Ce contraste a amené Le Monde diplomatique à publier en avril 2010 un article intitulé «À Hanoï, les gratte-ciel dévorent les rizières» qui a fait couler beaucoup d'encre. «Plusieurs ont critiqué cette promotion immobilière qui mènerait à l'individualisme et à la privatisation. Selon certains chercheurs, ce serait le fruit de la mondialisation», rapporte la professeure Labbé. À son avis, ce cadre théorique ne semble pas applicable au Vietnam, même si la dénonciation des effets négatifs de ce modèle d'urbanisation demeure essentielle. «Ces processus de périurbanisation engendrent une multitude de mutations sociales, économiques, institutionnelles, spatiales et environnementales, qui exigent des ajustements rapides des modes de vie des communautés villageoises et des pratiques de gouvernance des autorités locales», précise-t-elle.
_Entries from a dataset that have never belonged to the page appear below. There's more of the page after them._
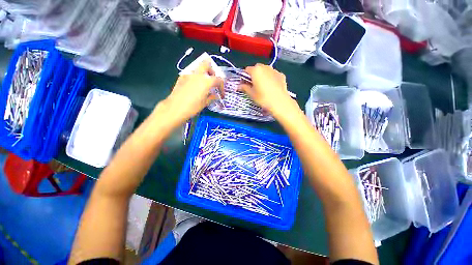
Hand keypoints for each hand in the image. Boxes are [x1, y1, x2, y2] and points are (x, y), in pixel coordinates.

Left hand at [161, 60, 223, 124]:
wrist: (175, 108)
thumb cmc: (193, 107)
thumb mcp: (205, 103)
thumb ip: (212, 97)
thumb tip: (216, 96)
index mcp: (206, 81)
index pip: (218, 79)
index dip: (222, 86)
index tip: (221, 94)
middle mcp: (198, 74)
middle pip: (207, 64)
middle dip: (211, 70)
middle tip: (212, 80)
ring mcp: (188, 74)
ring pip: (198, 68)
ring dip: (203, 74)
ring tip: (203, 84)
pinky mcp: (181, 77)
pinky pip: (191, 74)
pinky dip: (195, 78)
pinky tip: (194, 87)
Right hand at [240, 64, 296, 116]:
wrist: (280, 103)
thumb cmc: (263, 98)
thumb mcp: (251, 94)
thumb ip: (244, 88)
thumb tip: (239, 86)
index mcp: (256, 70)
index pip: (246, 70)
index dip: (244, 77)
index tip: (244, 84)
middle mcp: (265, 67)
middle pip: (256, 68)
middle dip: (254, 75)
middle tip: (253, 85)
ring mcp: (274, 70)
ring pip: (265, 71)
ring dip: (262, 76)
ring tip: (263, 86)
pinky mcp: (281, 75)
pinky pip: (273, 75)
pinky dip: (270, 78)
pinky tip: (271, 87)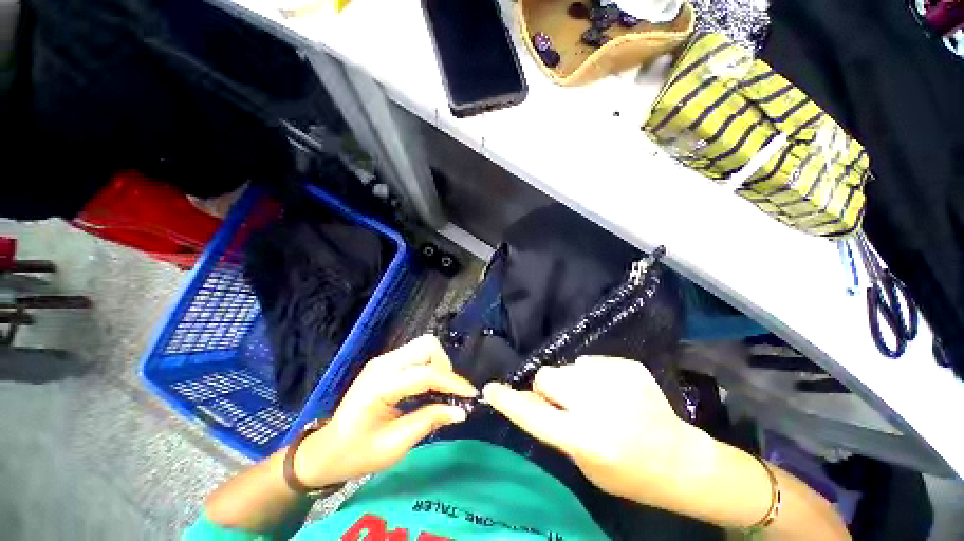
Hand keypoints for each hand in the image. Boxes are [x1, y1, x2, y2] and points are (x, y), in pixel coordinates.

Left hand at [293, 335, 476, 487]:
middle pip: (427, 345)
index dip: (452, 383)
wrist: (326, 449)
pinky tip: (429, 387)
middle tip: (448, 393)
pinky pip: (417, 353)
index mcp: (380, 385)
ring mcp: (384, 360)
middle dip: (444, 366)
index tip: (471, 396)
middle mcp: (383, 363)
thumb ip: (429, 421)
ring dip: (438, 364)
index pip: (426, 373)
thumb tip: (461, 411)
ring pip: (424, 345)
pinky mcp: (386, 362)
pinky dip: (429, 365)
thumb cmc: (357, 453)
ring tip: (440, 390)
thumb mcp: (395, 446)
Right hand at [483, 356, 707, 503]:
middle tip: (564, 402)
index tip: (491, 389)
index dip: (509, 401)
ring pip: (568, 367)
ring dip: (572, 382)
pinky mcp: (627, 365)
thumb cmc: (626, 472)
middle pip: (548, 375)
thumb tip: (528, 398)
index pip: (534, 415)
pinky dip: (593, 376)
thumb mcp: (583, 462)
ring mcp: (615, 379)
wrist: (679, 459)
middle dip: (548, 387)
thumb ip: (553, 428)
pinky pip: (590, 362)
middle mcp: (598, 404)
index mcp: (586, 438)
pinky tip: (614, 393)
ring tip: (596, 399)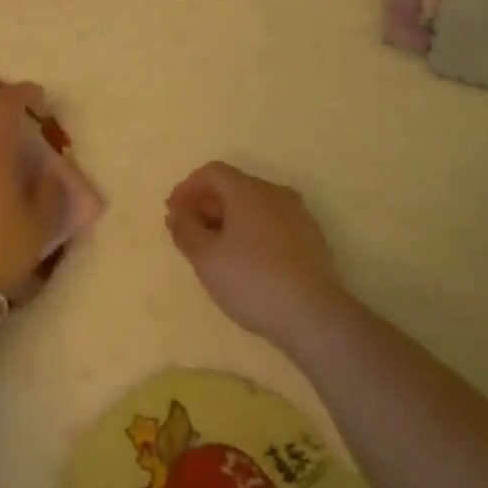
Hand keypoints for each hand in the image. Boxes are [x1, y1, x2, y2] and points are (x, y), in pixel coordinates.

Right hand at [165, 162, 348, 348]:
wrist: (314, 314)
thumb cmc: (252, 279)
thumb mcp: (206, 258)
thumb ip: (186, 231)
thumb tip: (177, 214)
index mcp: (247, 190)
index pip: (212, 172)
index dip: (188, 187)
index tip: (173, 211)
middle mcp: (274, 193)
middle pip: (234, 186)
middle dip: (208, 204)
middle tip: (190, 231)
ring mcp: (298, 214)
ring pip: (255, 206)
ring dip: (230, 219)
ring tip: (217, 248)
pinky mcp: (312, 239)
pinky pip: (273, 223)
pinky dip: (253, 231)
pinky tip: (248, 260)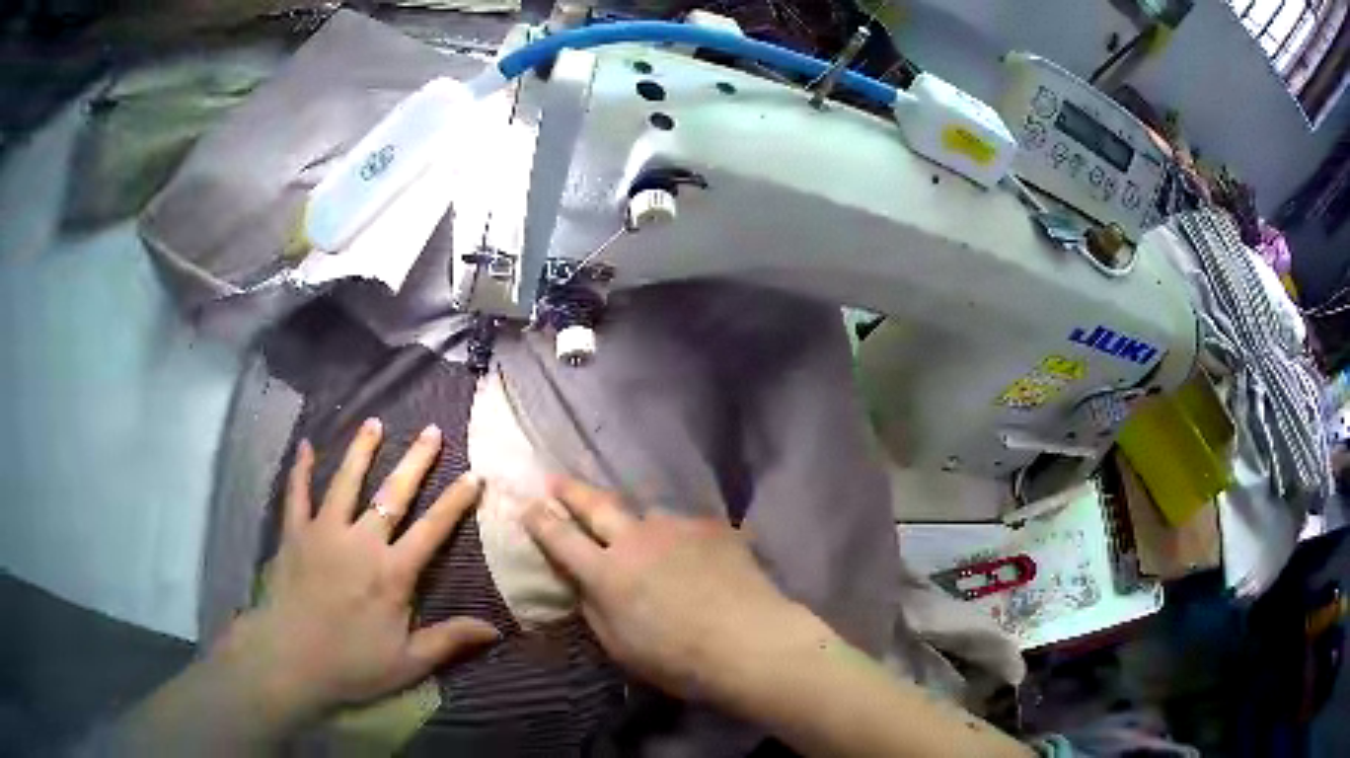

Les modes de vie sont plus forts Comment une urbaniste québécoise s'est-elle retrouvée en Asie pour soutenir les professionnels vietnamiens dans l'aménagement de leurs villes? «Au cours de mon baccalauréat en architecture, j'ai fait un stage à Hanoï, raconte Mme Labbé. Ç'a été le coup de foudre.»

Depuis, elle a bifurqué vers des études en urbanisme, mais elle est retournée maintes fois dans la capitale. «J'y ai établi une collaboration avec l'Académie des sciences sociales du Vietnam. Son soutien est fondamental afin d'obtenir les autorisations nécessaires pour discuter avec les gens compte tenu qu'il s'agit d'un pays communiste», mentionne la professeure, qui parle couramment vietnamien. En juillet dernier, l'architecte de formation s'est rendue à Hanoï avec trois étudiantes pour entreprendre la troisième phase de son étude. Les chercheuses y ont mené une quarantaine d'entretiens auprès des habitants de quatre villes construites depuis 5 et 10 ans. Même s'il est encore trop tôt pour parler de résultats, la professeure Labbé constate que les quartiers sont réabsorbés par les modes de vie. «Il y a un réel désir de modernité, dit-elle, mais les gens sont encore très attachés à leurs façons de vivre. Par exemple, ils aiment les services de proximité auxquels ils avaient droit avant, notamment ceux des marchants ambulants. Ils ont donc trouvé le moyen de contourner la loi, n'en déplaise à l'État, pour y avoir accès.»